> _Problem to work on_
Type out the data exactly as given. Skip any image.

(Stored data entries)
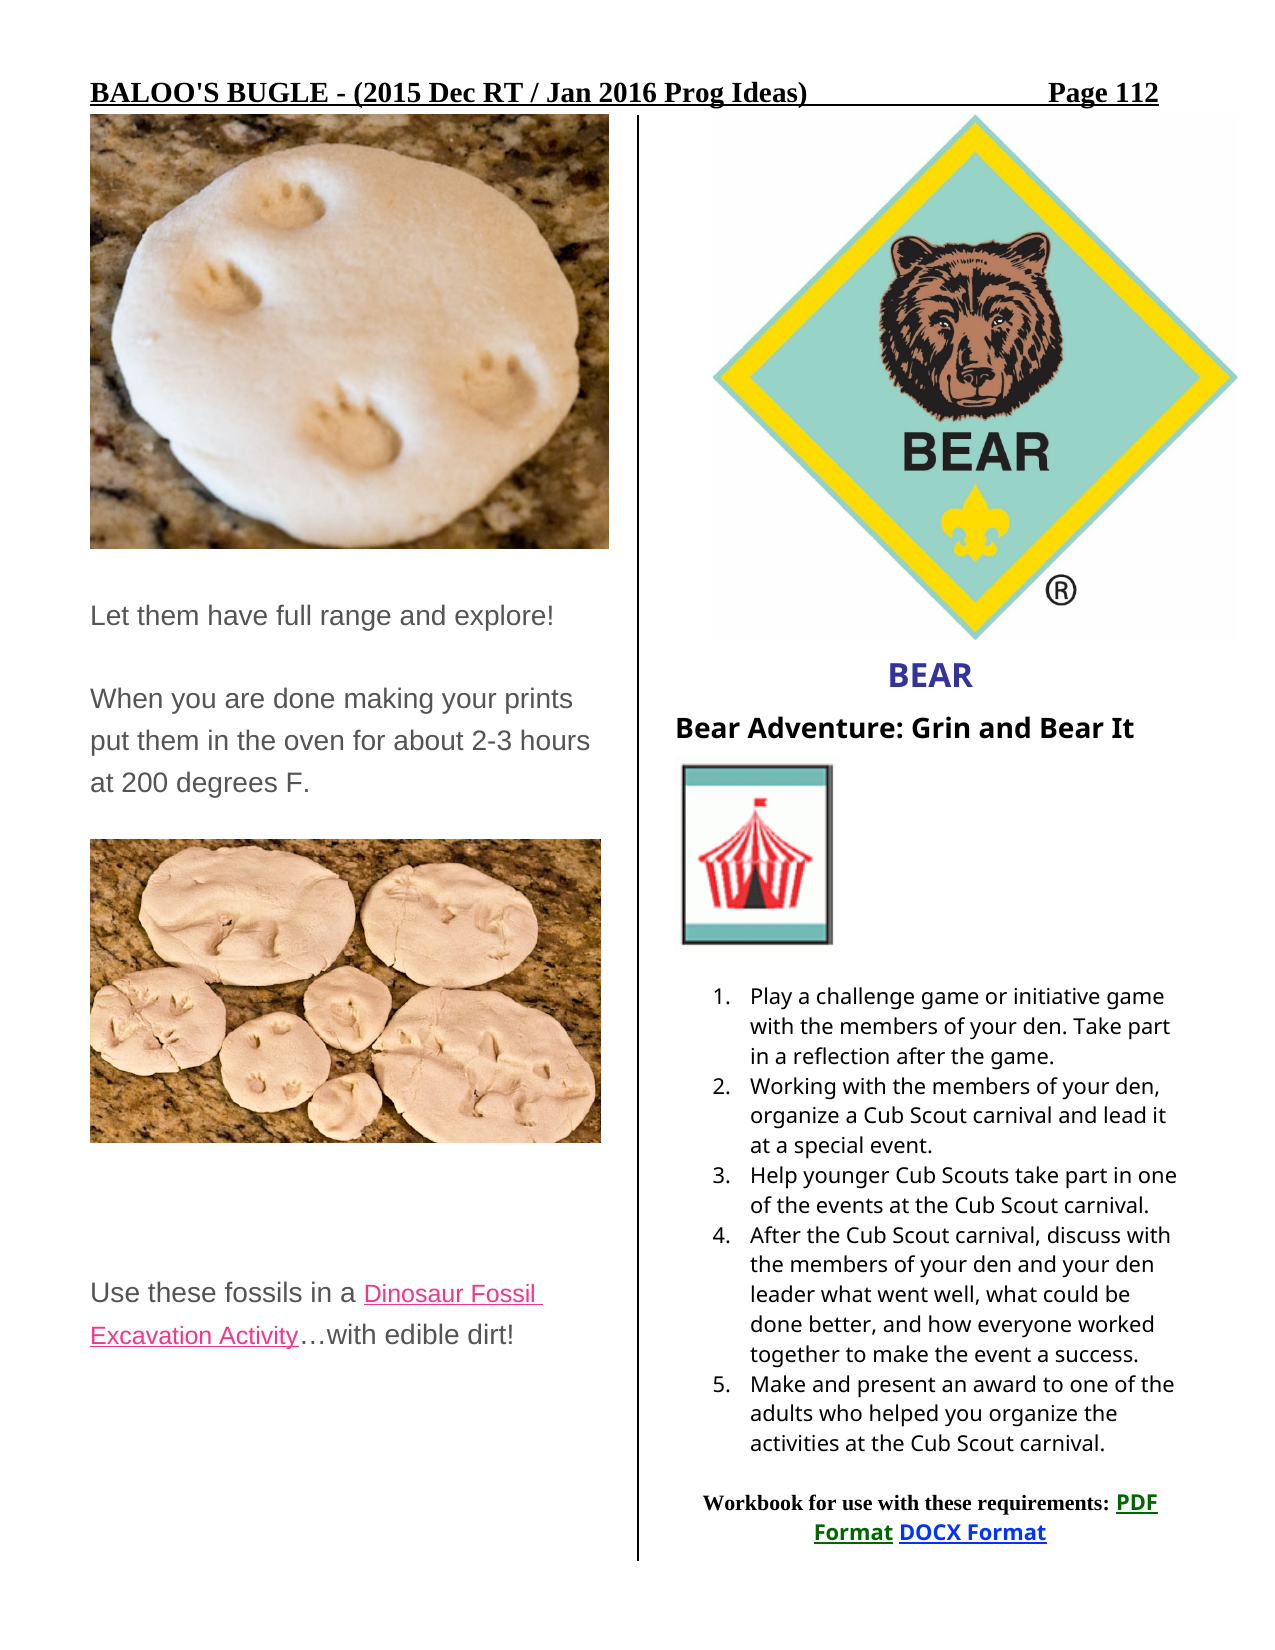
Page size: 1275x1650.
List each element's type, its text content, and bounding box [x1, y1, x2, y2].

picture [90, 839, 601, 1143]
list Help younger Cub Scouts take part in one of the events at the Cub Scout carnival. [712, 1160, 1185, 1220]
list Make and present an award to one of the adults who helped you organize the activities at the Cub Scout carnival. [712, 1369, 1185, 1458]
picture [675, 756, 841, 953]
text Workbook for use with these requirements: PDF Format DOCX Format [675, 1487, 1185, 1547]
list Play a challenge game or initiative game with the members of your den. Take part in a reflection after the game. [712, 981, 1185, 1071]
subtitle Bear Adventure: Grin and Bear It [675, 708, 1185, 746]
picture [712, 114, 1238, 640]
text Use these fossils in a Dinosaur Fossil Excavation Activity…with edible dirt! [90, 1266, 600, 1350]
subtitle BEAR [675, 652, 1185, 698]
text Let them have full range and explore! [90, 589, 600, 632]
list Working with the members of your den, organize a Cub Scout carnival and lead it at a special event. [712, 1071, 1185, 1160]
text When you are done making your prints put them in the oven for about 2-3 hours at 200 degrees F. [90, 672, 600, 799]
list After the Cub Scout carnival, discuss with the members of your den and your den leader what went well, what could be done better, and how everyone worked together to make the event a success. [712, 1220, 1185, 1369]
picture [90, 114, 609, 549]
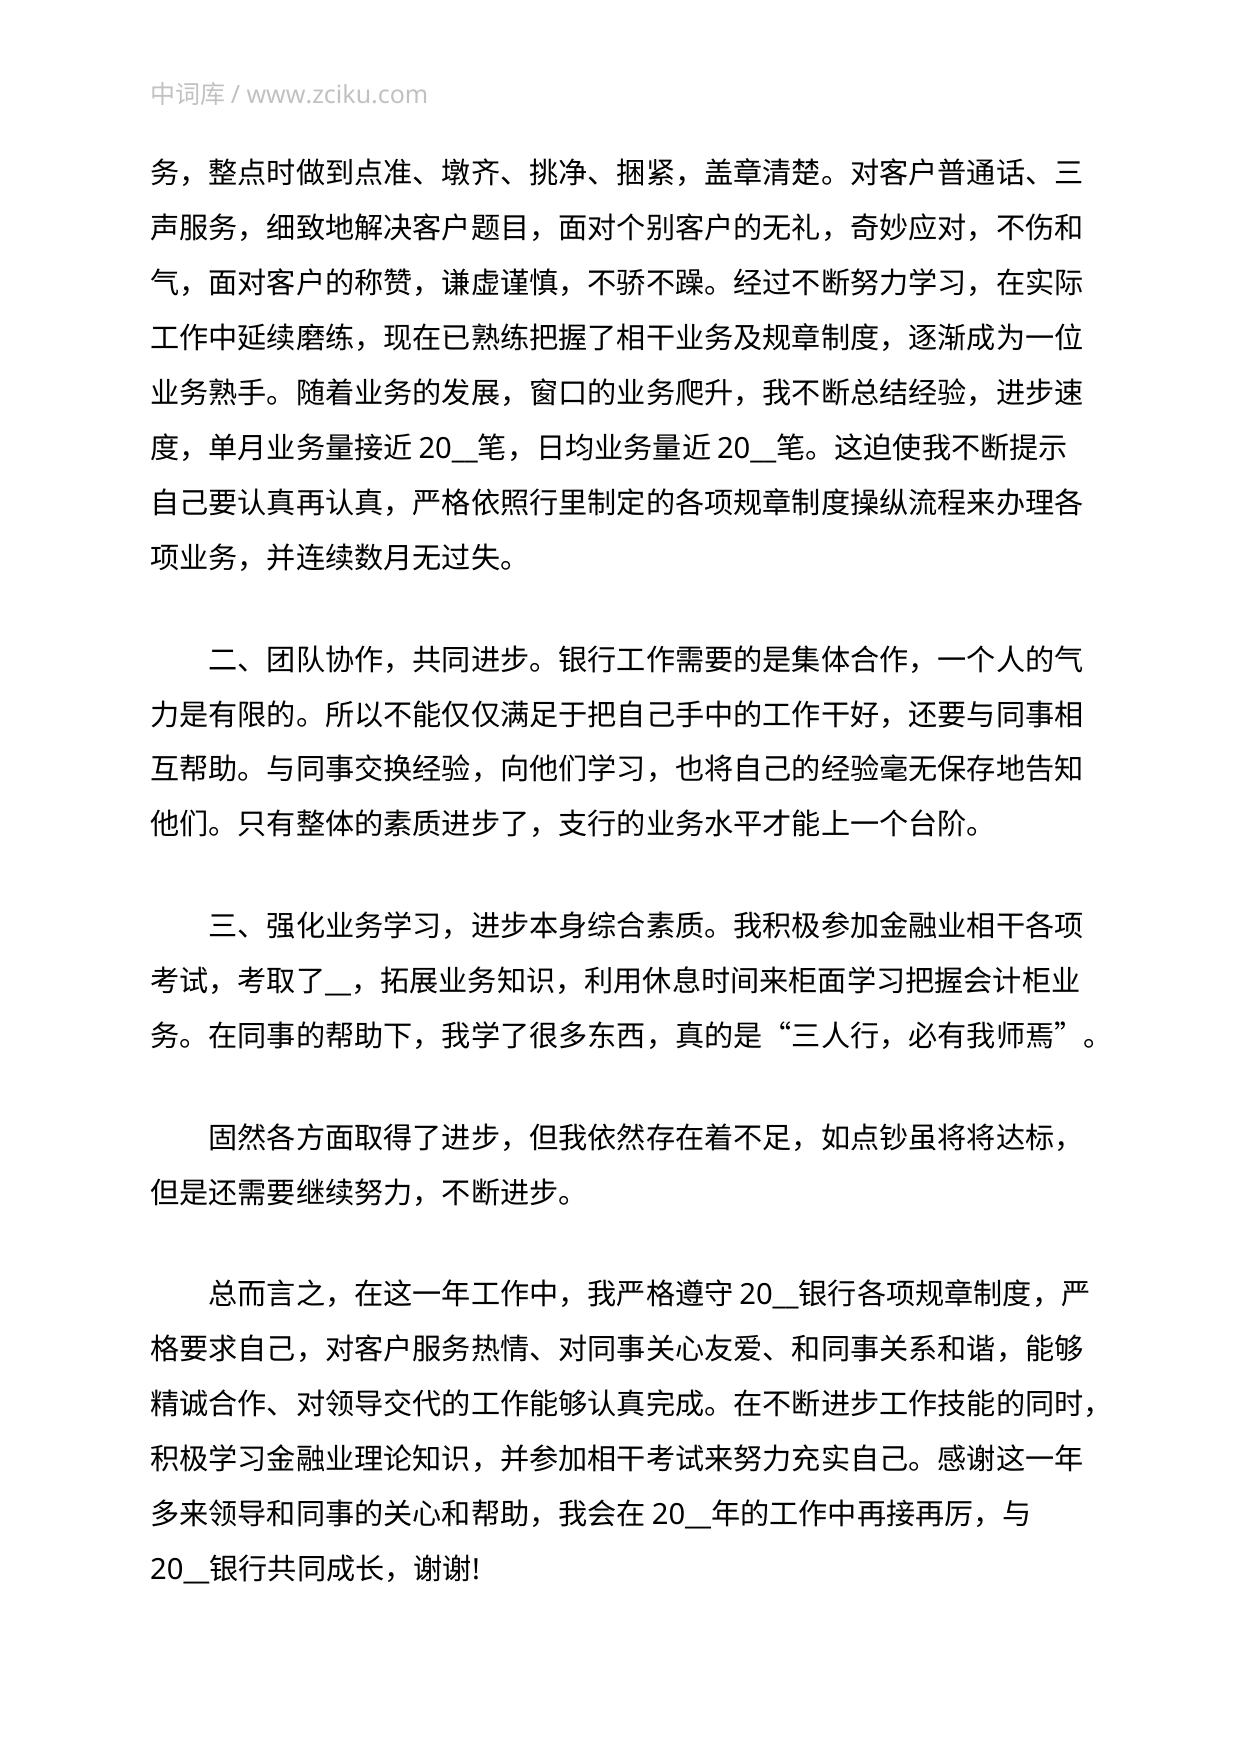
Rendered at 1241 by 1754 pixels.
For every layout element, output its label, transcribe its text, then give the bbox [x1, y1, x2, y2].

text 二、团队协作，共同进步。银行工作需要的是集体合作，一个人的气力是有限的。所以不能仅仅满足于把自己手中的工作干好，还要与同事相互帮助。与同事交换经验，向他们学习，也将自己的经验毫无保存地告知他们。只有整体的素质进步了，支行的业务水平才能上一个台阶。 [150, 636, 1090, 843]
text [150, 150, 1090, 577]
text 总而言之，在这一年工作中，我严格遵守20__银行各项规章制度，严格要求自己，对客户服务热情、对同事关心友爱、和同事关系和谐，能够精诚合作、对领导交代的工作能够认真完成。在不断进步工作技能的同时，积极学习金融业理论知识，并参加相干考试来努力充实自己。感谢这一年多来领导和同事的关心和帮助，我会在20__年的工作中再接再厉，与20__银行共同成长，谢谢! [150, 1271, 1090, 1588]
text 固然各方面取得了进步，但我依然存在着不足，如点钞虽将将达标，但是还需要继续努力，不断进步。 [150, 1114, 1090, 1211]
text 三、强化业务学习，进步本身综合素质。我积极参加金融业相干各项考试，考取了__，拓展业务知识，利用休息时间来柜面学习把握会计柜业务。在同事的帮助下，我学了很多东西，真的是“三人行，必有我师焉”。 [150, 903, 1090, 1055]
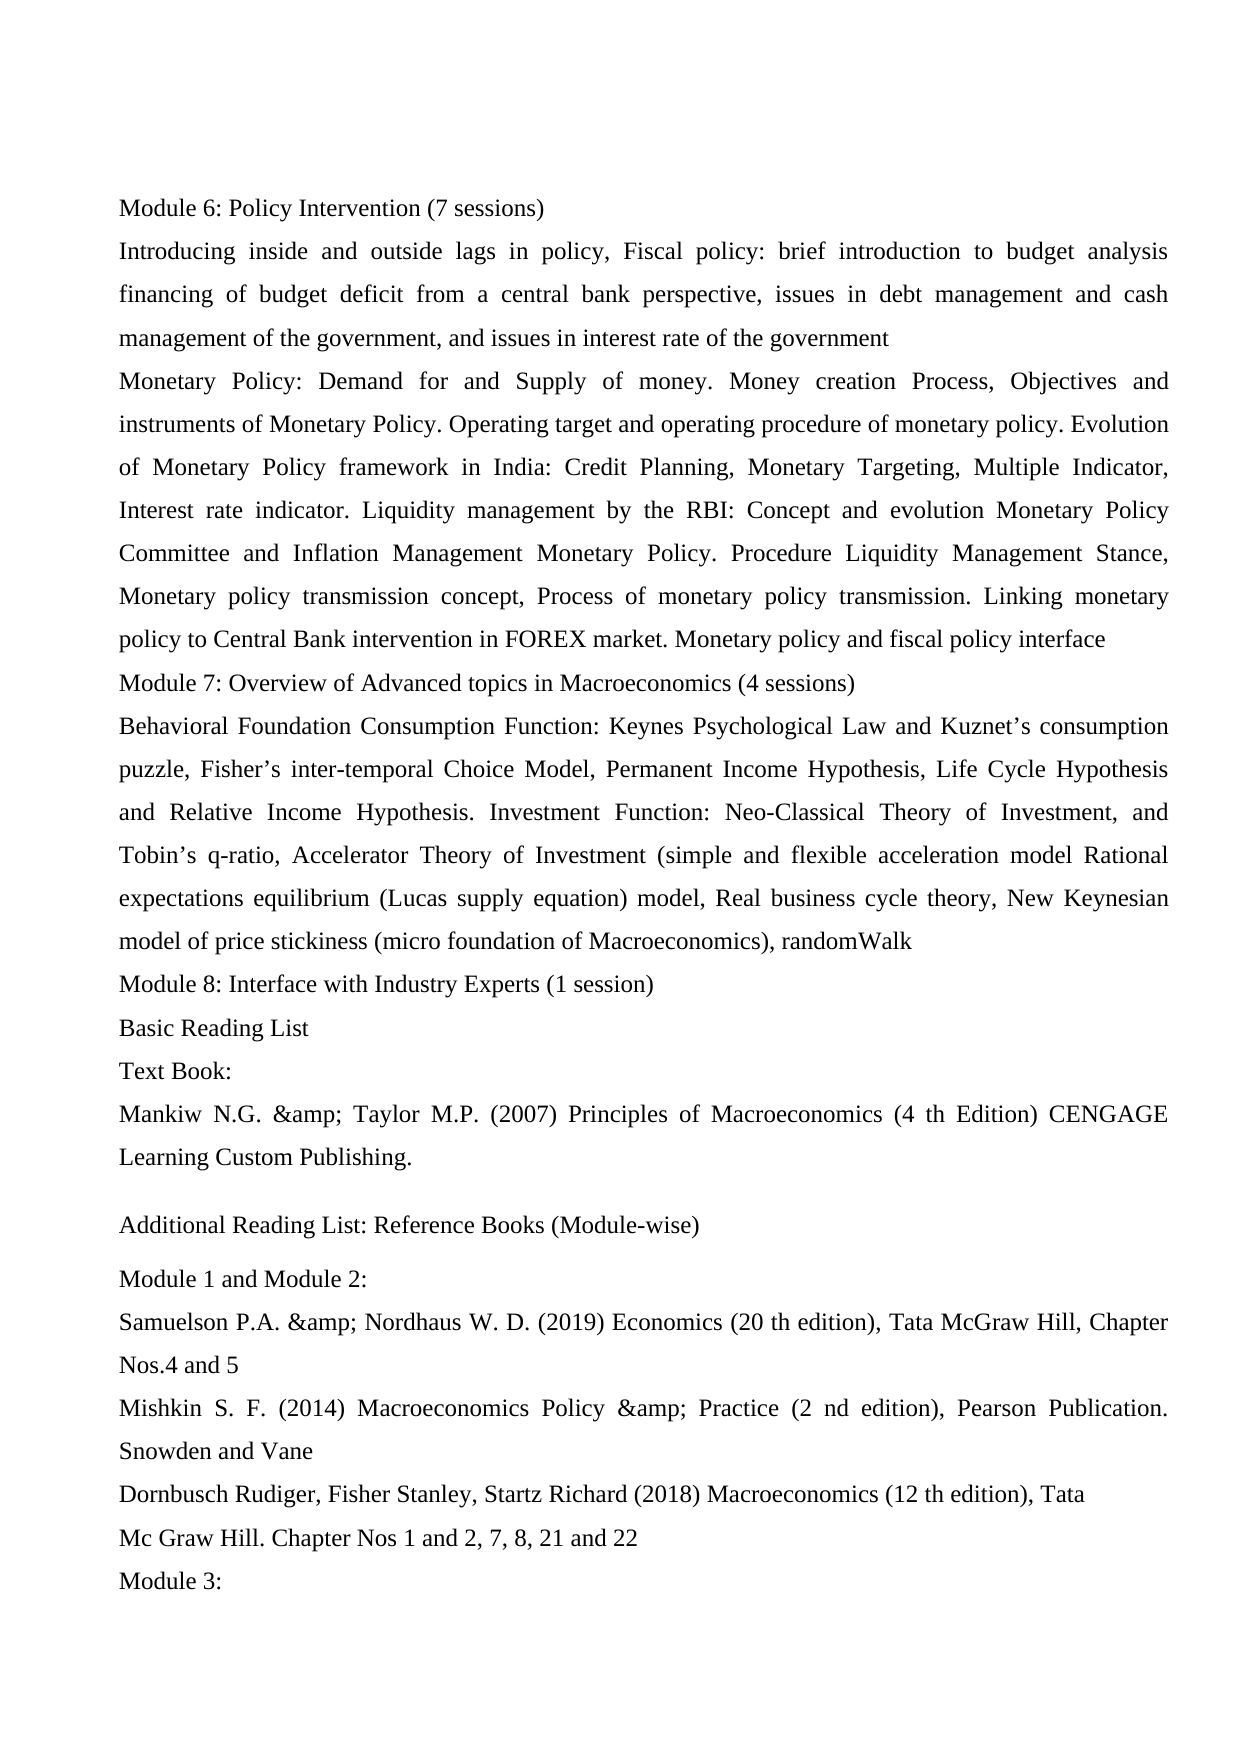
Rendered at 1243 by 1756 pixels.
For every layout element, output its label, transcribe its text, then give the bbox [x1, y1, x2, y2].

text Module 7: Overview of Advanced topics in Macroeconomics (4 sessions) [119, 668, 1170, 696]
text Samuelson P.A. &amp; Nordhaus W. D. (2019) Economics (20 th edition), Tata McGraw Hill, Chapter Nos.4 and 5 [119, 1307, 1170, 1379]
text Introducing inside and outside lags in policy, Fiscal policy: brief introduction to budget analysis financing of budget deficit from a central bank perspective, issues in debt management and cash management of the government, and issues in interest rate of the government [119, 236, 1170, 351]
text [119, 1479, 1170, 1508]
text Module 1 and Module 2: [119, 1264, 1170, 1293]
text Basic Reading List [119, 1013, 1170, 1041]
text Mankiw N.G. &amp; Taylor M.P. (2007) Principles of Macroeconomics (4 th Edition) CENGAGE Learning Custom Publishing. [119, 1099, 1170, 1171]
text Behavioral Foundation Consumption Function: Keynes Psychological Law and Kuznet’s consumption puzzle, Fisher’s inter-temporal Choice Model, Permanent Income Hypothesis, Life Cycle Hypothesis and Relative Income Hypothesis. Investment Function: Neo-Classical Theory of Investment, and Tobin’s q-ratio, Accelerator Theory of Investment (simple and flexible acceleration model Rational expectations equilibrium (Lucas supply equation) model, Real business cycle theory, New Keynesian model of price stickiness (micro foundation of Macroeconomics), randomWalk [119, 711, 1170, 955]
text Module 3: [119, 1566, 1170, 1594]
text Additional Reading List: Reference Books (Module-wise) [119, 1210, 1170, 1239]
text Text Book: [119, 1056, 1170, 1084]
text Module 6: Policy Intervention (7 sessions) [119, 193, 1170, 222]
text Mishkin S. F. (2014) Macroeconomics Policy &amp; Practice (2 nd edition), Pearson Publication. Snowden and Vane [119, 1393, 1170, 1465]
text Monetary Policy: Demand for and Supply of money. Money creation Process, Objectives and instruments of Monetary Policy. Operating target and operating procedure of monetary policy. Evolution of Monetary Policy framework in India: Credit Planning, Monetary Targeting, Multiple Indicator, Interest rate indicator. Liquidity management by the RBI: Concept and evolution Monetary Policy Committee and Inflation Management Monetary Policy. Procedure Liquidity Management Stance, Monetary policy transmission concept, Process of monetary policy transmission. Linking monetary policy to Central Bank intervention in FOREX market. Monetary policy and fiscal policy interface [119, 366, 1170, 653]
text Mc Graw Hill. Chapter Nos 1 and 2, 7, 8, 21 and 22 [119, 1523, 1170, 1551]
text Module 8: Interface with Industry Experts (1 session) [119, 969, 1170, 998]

> _The answer_
Page size: 1275x1650.
List each element's type, its text content, and bounding box [x1, y1, x2, y2].

picture [90, 839, 601, 1143]
list Help younger Cub Scouts take part in one of the events at the Cub Scout carnival. [712, 1160, 1185, 1220]
list Make and present an award to one of the adults who helped you organize the activities at the Cub Scout carnival. [712, 1369, 1185, 1458]
picture [675, 756, 841, 953]
text Workbook for use with these requirements: PDF Format DOCX Format [675, 1487, 1185, 1547]
list Play a challenge game or initiative game with the members of your den. Take part in a reflection after the game. [712, 981, 1185, 1071]
subtitle Bear Adventure: Grin and Bear It [675, 708, 1185, 746]
picture [712, 114, 1238, 640]
text Use these fossils in a Dinosaur Fossil Excavation Activity…with edible dirt! [90, 1266, 600, 1350]
subtitle BEAR [675, 652, 1185, 698]
text Let them have full range and explore! [90, 589, 600, 632]
list Working with the members of your den, organize a Cub Scout carnival and lead it at a special event. [712, 1071, 1185, 1160]
text When you are done making your prints put them in the oven for about 2-3 hours at 200 degrees F. [90, 672, 600, 799]
list After the Cub Scout carnival, discuss with the members of your den and your den leader what went well, what could be done better, and how everyone worked together to make the event a success. [712, 1220, 1185, 1369]
picture [90, 114, 609, 549]
Rendered at 1241 by 1754 pixels.
For every layout element, output its label, transcribe its text, then give the bbox [x1, y1, x2, y2].

text 二、团队协作，共同进步。银行工作需要的是集体合作，一个人的气力是有限的。所以不能仅仅满足于把自己手中的工作干好，还要与同事相互帮助。与同事交换经验，向他们学习，也将自己的经验毫无保存地告知他们。只有整体的素质进步了，支行的业务水平才能上一个台阶。 [150, 636, 1090, 843]
text [150, 150, 1090, 577]
text 总而言之，在这一年工作中，我严格遵守20__银行各项规章制度，严格要求自己，对客户服务热情、对同事关心友爱、和同事关系和谐，能够精诚合作、对领导交代的工作能够认真完成。在不断进步工作技能的同时，积极学习金融业理论知识，并参加相干考试来努力充实自己。感谢这一年多来领导和同事的关心和帮助，我会在20__年的工作中再接再厉，与20__银行共同成长，谢谢! [150, 1271, 1090, 1588]
text 固然各方面取得了进步，但我依然存在着不足，如点钞虽将将达标，但是还需要继续努力，不断进步。 [150, 1114, 1090, 1211]
text 三、强化业务学习，进步本身综合素质。我积极参加金融业相干各项考试，考取了__，拓展业务知识，利用休息时间来柜面学习把握会计柜业务。在同事的帮助下，我学了很多东西，真的是“三人行，必有我师焉”。 [150, 903, 1090, 1055]
Rendered at 1243 by 1756 pixels.
For every layout element, output its label, transcribe its text, then give the bbox [x1, y1, x2, y2].

text Module 7: Overview of Advanced topics in Macroeconomics (4 sessions) [119, 668, 1170, 696]
text Samuelson P.A. &amp; Nordhaus W. D. (2019) Economics (20 th edition), Tata McGraw Hill, Chapter Nos.4 and 5 [119, 1307, 1170, 1379]
text Introducing inside and outside lags in policy, Fiscal policy: brief introduction to budget analysis financing of budget deficit from a central bank perspective, issues in debt management and cash management of the government, and issues in interest rate of the government [119, 236, 1170, 351]
text [119, 1479, 1170, 1508]
text Module 1 and Module 2: [119, 1264, 1170, 1293]
text Basic Reading List [119, 1013, 1170, 1041]
text Mankiw N.G. &amp; Taylor M.P. (2007) Principles of Macroeconomics (4 th Edition) CENGAGE Learning Custom Publishing. [119, 1099, 1170, 1171]
text Behavioral Foundation Consumption Function: Keynes Psychological Law and Kuznet’s consumption puzzle, Fisher’s inter-temporal Choice Model, Permanent Income Hypothesis, Life Cycle Hypothesis and Relative Income Hypothesis. Investment Function: Neo-Classical Theory of Investment, and Tobin’s q-ratio, Accelerator Theory of Investment (simple and flexible acceleration model Rational expectations equilibrium (Lucas supply equation) model, Real business cycle theory, New Keynesian model of price stickiness (micro foundation of Macroeconomics), randomWalk [119, 711, 1170, 955]
text Module 3: [119, 1566, 1170, 1594]
text Additional Reading List: Reference Books (Module-wise) [119, 1210, 1170, 1239]
text Text Book: [119, 1056, 1170, 1084]
text Module 6: Policy Intervention (7 sessions) [119, 193, 1170, 222]
text Mishkin S. F. (2014) Macroeconomics Policy &amp; Practice (2 nd edition), Pearson Publication. Snowden and Vane [119, 1393, 1170, 1465]
text Monetary Policy: Demand for and Supply of money. Money creation Process, Objectives and instruments of Monetary Policy. Operating target and operating procedure of monetary policy. Evolution of Monetary Policy framework in India: Credit Planning, Monetary Targeting, Multiple Indicator, Interest rate indicator. Liquidity management by the RBI: Concept and evolution Monetary Policy Committee and Inflation Management Monetary Policy. Procedure Liquidity Management Stance, Monetary policy transmission concept, Process of monetary policy transmission. Linking monetary policy to Central Bank intervention in FOREX market. Monetary policy and fiscal policy interface [119, 366, 1170, 653]
text Mc Graw Hill. Chapter Nos 1 and 2, 7, 8, 21 and 22 [119, 1523, 1170, 1551]
text Module 8: Interface with Industry Experts (1 session) [119, 969, 1170, 998]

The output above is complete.